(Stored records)
⟨

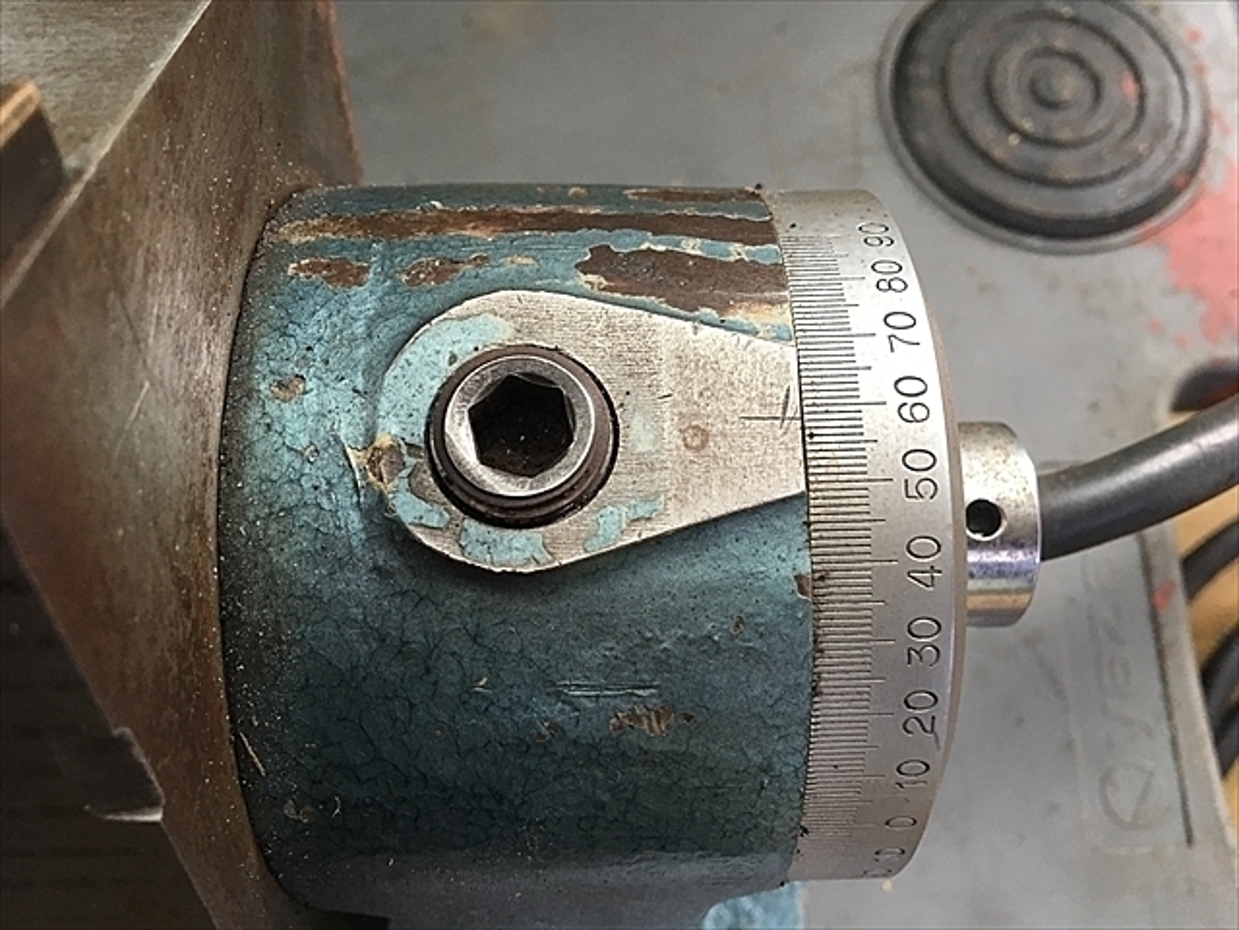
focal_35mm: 29
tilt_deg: -73.1
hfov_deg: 61.7
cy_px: 465
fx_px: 1038
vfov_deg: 48.2
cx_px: 620
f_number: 2.2
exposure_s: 1/30
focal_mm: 4.15
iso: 100
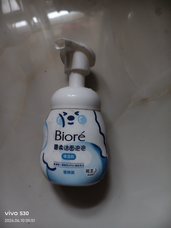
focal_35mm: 23
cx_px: 86
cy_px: 114
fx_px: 151
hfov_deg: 58.9
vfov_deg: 73.9
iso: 489
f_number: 1.88
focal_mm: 5.56
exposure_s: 1/50
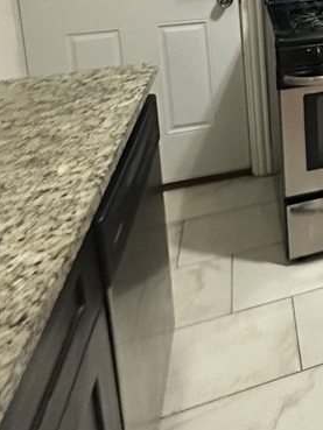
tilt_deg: -8.5
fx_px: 510
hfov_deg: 28.2
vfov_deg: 38.6
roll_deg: +0.0
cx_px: 431
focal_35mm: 41
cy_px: -33
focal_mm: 2.22
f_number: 2.2
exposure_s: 1/60
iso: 1000
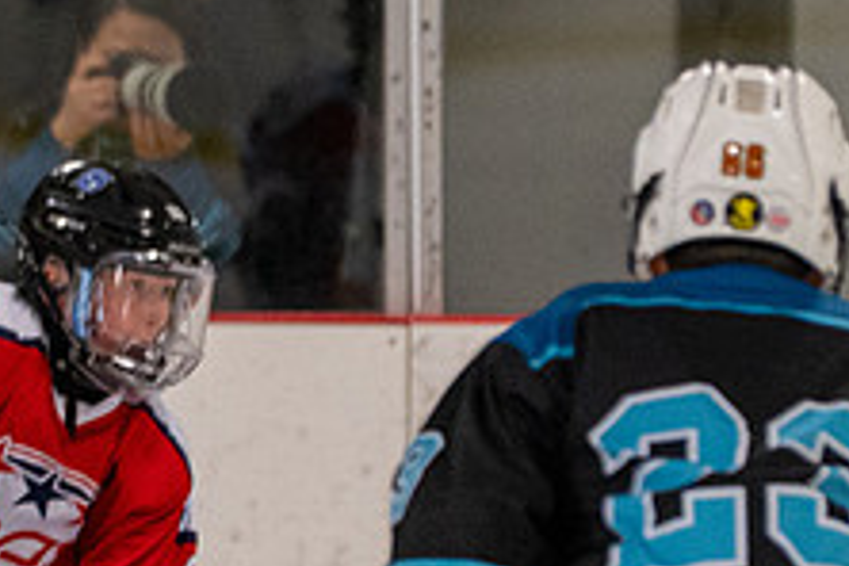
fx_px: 18299
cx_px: 156
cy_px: 529
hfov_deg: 2.7
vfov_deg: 1.8
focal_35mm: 776
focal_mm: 150
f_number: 3.2
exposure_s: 1/800
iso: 2000
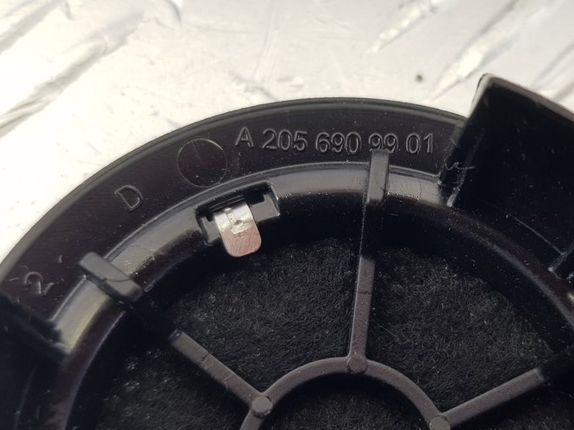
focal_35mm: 40
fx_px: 663
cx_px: 389
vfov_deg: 35.9
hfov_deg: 46.0
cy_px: 248
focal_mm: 4.2
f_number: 1.7
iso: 50
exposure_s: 1/50
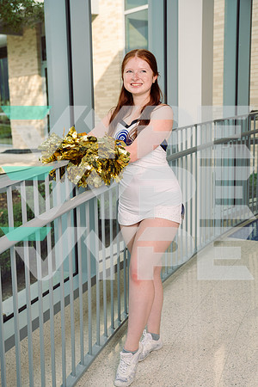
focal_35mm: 49
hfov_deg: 27.5
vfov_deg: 40.3
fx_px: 527
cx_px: 129
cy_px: 194
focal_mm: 49
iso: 200
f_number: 4.5
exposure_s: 1/250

⟩

Each line of the data should be printed again exactly. Please leave pictures out.

Response box:
focal_35mm: 29
tilt_deg: -73.1
hfov_deg: 61.7
cy_px: 465
fx_px: 1038
vfov_deg: 48.2
cx_px: 620
f_number: 2.2
exposure_s: 1/30
focal_mm: 4.15
iso: 100
focal_35mm: 23
cx_px: 86
cy_px: 114
fx_px: 151
hfov_deg: 58.9
vfov_deg: 73.9
iso: 489
f_number: 1.88
focal_mm: 5.56
exposure_s: 1/50
tilt_deg: -8.5
fx_px: 510
hfov_deg: 28.2
vfov_deg: 38.6
roll_deg: +0.0
cx_px: 431
focal_35mm: 41
cy_px: -33
focal_mm: 2.22
f_number: 2.2
exposure_s: 1/60
iso: 1000
fx_px: 18299
cx_px: 156
cy_px: 529
hfov_deg: 2.7
vfov_deg: 1.8
focal_35mm: 776
focal_mm: 150
f_number: 3.2
exposure_s: 1/800
iso: 2000
focal_35mm: 40
fx_px: 663
cx_px: 389
vfov_deg: 35.9
hfov_deg: 46.0
cy_px: 248
focal_mm: 4.2
f_number: 1.7
iso: 50
exposure_s: 1/50
focal_35mm: 49
hfov_deg: 27.5
vfov_deg: 40.3
fx_px: 527
cx_px: 129
cy_px: 194
focal_mm: 49
iso: 200
f_number: 4.5
exposure_s: 1/250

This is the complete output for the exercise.